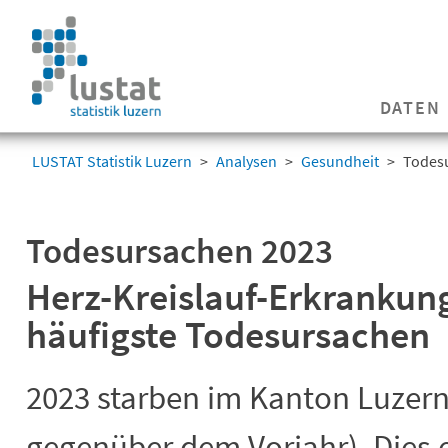
Navigation
überspringen
Navigation
DATEN
überspringen
LUSTAT Statistik Luzern
Analysen
Gesundheit
Todes
Todesursachen 2023
Herz-Kreislauf-Erkrankun
häufigste Todesursachen
2023 starben im Kanton Luzern
gegenüber dem Vorjahr). Dies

| Assigned task |
Only the text of the records belongs in your answer, repeated exactly; the pictures stay out.

| Solution for this problem |
Navigation
überspringen
Navigation
DATEN
überspringen
LUSTAT Statistik Luzern
Analysen
Gesundheit
Todes
Todesursachen 2023
Herz-Kreislauf-Erkrankun
häufigste Todesursachen
2023 starben im Kanton Luzern
gegenüber dem Vorjahr). Dies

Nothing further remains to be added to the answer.